Although it did not occur to me at the time of the challenge, we can also use the frequency of whole words to help us decode bigrams. With this small `wordfreq.py` script, we can count the frequency of the encoded words and write them to `wordfreq.txt`:
```python
import re
content = open('book.enc', 'r').read().lower()
wordlist = re.sub('[^a-z ]*', '', content, 0).split()
wordfreq = {}
for word in wordlist:
if word not in wordfreq:
wordfreq[word] = 1
else:
wordfreq[word] += 1
out = open('wordfreq.txt', "wb")
for item in sorted(wordfreq.items(), key=lambda x: x[1], reverse=True):
out.write('%s, %d\n' % (item[0], item[1]))
```
Here are the first 20 words:
```
ybn, 6551
wrx, 2894
jo, 2685
d, 2429
sd, 2015
ow, 1672
ijq, 1498
ads, 1416
kiu, 1224
zv, 1211
ezu, 1205
ybxq, 1021
p, 926
aqyb, 918
zw, 910
ufqbs, 838
od, 806
cz, 802
nca, 800
xq, 740
```
We can compare the results against [lists of the most common words in English](https://en.wikipedia.org/wiki/Most_common_words_in_English).
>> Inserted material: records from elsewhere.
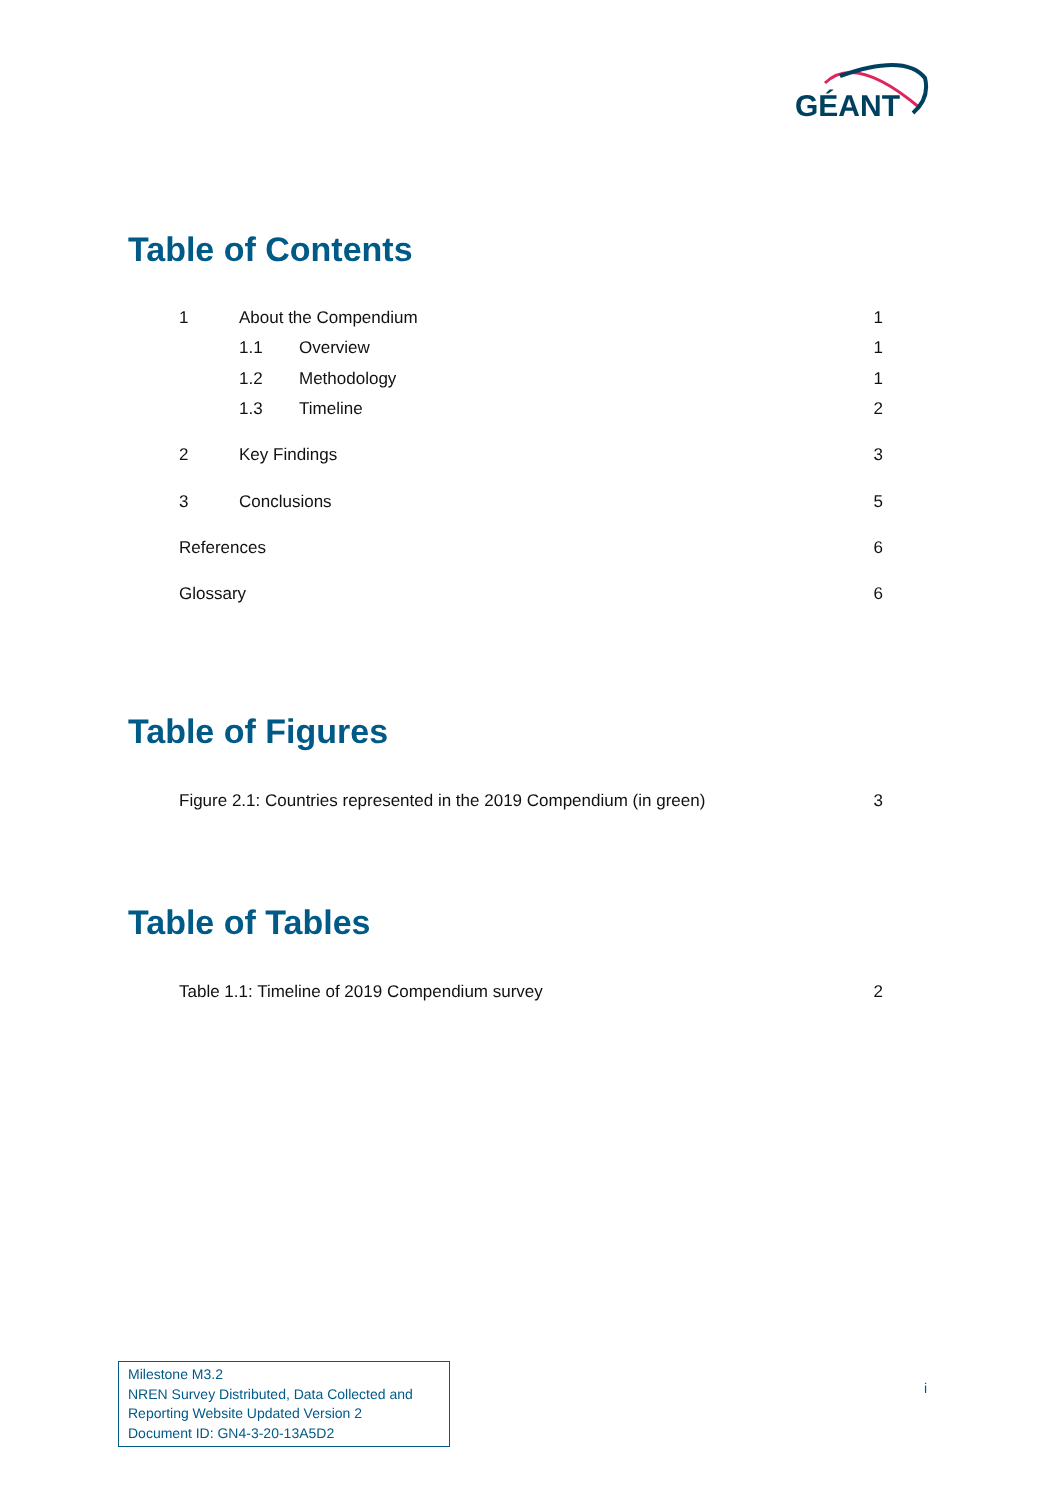GÉANT
Table of Contents
1 About the Compendium 1
1.1 Overview 1
1.2 Methodology 1
1.3 Timeline 2
2 Key Findings 3
3 Conclusions 5
References 6
Glossary 6
Table of Figures
Figure 2.1: Countries represented in the 2019 Compendium (in green) 3
Table of Tables
Table 1.1: Timeline of 2019 Compendium survey 2
Milestone M3.2
NREN Survey Distributed, Data Collected and Reporting Website Updated Version 2
Document ID: GN4-3-20-13A5D2
i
Once again, there are many similarities between the two lists. There are, however, a few red herrings: `ufqbs`, for example, is the name of one of the characters of the book, so it definitely won't appear in the other list.
After about 100 decoded bigrams, it should be possible to decode the flag: `cybrics{ok_i_will_probably_read_it_later_thanksalot}`.